Course overview
Welcome to the Introduction to Web Development course. This course is designed from the ground up to be your definitive starting point in the world of programming for the web. My primary goal is not just to show you how to write code, but to help you think like a developer. We will demystify the technologies that power the internet and give you the practical skills to build beautiful, responsive, and interactive websites.
You're going to build a real website. A real personal portfolio that you'll own and show to the world.
By the end of this course, you'll have a portfolio with four live pages: a homepage that introduces you, an about page that tells your story, a projects page displaying your work in a grid, and a contact form, so people can reach out. You'll also understand how the internet works, how browsers talk to servers, and what HTML, CSS, and JavaScript actually do.
How the course is structured
Your learning journey is structured to build knowledge logically:
- We will begin with the fundamentals, exploring the “magic” behind the web—how typing a URL brings a website to your screen. Understanding the roles of clients, servers, and DNS is the foundation upon which all other knowledge rests.
- Next, we will set up a professional development environment, installing the same tools that developers at top tech companies use every day.

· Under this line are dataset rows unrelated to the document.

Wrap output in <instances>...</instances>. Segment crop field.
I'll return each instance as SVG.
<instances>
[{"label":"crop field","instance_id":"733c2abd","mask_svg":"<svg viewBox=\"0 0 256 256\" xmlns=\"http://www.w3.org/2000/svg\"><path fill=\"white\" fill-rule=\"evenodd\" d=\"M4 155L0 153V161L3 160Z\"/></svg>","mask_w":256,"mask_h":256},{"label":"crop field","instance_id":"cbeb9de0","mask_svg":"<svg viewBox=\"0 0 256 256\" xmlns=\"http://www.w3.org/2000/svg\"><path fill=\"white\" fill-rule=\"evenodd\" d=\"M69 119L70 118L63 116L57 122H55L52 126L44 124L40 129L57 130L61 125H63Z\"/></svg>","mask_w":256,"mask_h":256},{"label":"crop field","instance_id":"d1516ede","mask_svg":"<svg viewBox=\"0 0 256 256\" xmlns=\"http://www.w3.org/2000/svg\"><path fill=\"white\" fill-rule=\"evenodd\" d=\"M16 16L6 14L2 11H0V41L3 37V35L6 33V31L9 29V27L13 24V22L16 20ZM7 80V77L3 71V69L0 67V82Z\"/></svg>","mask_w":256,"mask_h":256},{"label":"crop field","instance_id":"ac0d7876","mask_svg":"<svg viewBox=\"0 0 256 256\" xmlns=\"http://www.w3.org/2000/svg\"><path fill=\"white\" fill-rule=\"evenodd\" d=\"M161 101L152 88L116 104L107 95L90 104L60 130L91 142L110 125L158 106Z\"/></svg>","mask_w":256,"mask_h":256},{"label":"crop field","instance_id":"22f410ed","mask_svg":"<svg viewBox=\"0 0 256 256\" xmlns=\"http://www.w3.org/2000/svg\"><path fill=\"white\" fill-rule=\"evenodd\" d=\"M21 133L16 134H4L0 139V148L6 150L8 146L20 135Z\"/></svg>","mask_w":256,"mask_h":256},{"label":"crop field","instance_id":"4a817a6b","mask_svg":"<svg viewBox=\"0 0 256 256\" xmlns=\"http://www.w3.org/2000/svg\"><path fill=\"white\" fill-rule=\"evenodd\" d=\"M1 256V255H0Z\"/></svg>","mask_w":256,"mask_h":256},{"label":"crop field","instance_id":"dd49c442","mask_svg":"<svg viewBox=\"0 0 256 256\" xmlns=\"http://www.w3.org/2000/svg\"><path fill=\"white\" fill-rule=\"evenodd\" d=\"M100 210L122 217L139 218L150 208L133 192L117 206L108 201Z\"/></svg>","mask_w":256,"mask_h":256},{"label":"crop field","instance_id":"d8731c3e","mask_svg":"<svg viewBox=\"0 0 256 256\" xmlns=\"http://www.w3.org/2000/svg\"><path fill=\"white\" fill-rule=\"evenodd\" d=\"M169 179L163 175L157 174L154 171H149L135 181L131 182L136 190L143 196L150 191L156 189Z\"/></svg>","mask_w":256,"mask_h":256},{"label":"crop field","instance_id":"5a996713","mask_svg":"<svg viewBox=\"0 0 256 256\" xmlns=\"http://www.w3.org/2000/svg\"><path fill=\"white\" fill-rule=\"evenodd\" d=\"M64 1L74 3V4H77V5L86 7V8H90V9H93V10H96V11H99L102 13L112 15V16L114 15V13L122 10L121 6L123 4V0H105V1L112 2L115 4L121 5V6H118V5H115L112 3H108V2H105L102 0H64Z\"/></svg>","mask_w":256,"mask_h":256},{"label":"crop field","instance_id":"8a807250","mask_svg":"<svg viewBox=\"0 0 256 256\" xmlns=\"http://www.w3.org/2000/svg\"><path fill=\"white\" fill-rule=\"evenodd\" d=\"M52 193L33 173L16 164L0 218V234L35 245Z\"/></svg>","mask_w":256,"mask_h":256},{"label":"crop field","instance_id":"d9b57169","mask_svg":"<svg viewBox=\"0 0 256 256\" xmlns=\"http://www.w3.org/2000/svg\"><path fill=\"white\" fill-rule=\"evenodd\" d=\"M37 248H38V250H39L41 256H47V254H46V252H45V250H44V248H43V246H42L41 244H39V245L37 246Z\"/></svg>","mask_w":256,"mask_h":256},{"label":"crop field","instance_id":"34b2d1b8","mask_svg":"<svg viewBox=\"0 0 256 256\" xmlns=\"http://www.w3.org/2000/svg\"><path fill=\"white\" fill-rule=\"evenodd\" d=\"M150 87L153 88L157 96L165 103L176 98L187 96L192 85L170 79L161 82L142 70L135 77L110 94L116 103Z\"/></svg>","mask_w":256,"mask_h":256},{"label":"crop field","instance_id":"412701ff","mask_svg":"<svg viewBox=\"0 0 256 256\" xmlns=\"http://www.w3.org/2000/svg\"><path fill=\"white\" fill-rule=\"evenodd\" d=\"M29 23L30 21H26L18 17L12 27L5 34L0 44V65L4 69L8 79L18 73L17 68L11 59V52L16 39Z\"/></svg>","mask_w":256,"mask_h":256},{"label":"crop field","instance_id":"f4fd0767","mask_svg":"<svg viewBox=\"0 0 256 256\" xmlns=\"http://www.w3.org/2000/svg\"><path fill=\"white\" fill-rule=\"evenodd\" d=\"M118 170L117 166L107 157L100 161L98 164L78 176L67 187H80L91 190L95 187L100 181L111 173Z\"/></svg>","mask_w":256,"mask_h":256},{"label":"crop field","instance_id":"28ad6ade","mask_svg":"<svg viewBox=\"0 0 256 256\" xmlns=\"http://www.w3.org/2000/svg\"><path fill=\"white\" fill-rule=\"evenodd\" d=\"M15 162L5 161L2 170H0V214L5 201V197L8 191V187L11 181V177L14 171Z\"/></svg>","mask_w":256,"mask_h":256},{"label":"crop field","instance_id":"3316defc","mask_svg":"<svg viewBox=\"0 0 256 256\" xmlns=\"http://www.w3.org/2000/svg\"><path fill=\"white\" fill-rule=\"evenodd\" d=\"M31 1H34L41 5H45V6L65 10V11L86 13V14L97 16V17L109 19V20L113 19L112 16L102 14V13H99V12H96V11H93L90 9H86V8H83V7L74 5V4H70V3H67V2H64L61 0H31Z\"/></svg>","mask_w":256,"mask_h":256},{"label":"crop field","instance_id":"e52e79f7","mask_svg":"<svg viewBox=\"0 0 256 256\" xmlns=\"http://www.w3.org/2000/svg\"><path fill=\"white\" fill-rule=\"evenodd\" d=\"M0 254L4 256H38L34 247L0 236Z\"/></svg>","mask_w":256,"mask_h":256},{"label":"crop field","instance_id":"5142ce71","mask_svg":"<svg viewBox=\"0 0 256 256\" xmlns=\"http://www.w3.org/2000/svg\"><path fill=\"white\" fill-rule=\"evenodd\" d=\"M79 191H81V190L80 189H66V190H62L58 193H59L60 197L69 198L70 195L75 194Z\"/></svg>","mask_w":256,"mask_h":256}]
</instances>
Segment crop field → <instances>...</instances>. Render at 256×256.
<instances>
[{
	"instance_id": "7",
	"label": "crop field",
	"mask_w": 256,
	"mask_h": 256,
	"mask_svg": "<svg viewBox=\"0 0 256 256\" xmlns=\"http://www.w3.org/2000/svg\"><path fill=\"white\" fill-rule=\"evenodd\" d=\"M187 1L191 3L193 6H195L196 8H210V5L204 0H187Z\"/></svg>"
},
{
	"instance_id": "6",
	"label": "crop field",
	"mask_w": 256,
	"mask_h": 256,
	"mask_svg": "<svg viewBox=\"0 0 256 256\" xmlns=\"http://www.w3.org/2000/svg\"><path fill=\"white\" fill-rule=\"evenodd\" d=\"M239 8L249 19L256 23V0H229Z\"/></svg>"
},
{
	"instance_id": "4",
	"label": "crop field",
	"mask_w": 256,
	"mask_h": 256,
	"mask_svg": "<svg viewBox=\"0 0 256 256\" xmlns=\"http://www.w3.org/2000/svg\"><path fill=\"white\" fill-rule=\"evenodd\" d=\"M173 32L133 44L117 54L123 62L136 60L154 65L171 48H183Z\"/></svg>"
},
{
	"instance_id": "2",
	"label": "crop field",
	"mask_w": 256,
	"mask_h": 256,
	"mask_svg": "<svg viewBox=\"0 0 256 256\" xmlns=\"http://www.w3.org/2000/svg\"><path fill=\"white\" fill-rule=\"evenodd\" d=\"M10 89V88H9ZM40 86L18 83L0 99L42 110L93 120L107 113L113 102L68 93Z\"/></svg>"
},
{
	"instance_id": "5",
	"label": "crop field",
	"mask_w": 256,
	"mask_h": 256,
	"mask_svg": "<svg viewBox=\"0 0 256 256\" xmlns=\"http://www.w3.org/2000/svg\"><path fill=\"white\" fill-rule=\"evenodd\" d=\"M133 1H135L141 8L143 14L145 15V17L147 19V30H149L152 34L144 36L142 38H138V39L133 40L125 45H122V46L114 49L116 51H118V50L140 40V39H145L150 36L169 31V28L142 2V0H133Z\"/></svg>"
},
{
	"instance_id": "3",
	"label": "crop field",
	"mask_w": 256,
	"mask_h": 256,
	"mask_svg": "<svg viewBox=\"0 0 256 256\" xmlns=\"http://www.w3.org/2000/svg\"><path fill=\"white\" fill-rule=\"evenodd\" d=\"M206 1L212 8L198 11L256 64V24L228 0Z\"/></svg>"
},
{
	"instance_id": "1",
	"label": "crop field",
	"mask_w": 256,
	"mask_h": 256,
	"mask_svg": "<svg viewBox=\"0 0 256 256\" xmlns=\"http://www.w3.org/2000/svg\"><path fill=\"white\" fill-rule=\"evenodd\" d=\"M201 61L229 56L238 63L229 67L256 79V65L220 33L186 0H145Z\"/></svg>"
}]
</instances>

- From there, we will master the three core languages of the front-end:
- HTML (HyperText Markup Language): You'll learn to build the skeleton of a webpage, defining its content and structure semantically.
- CSS (Cascading Style Sheets): You'll learn to bring that skeleton to life with design, layout, and color, mastering everything from typography to modern layout systems like Flexbox and Grid.
- JavaScript: You'll learn to add the “brains” to your project, creating interactivity, handling user events, and manipulating the webpage in real-time.
Course format
You'll work through text-based lessons. That means you read, you code alongside the lesson, and you build as you learn. There's no video to pause, rewind, or get distracted by. Just you, your code, and a clear goal. When you finish each lesson, you'll have something tangible — a piece of your portfolio or a new skill that makes sense because you built it.
This isn't a race. The course is self-paced. You can take a day or a week per section. You own lifetime access, so return whenever you want. The only rule: code alongside every lesson. Don't read ahead and try to catch up later. Building as you learn locks the concepts in a way reading alone never does.
You'll hit moments where something doesn't work. That's normal. It's also where the learning happens. We'll cover debugging and how to find answers in the course, but the short version is this: slow down, check your work, and trust that the error message is trying to help you.
WARNING
Don't skip sections thinking you'll come back to them. Each section builds on the last. Skipping HTML and jumping to JavaScript means you'll be missing concepts that make everything else click.
Lastly, this course teaches frontend web development. That's what you see in your browser — the design, the layout, the buttons that respond to clicks. There's a backend (servers, databases, etc.) that powers more complex sites, but you don't need it to build a portfolio. You'll learn enough about how servers work to understand the bigger picture, but your focus is the browser side.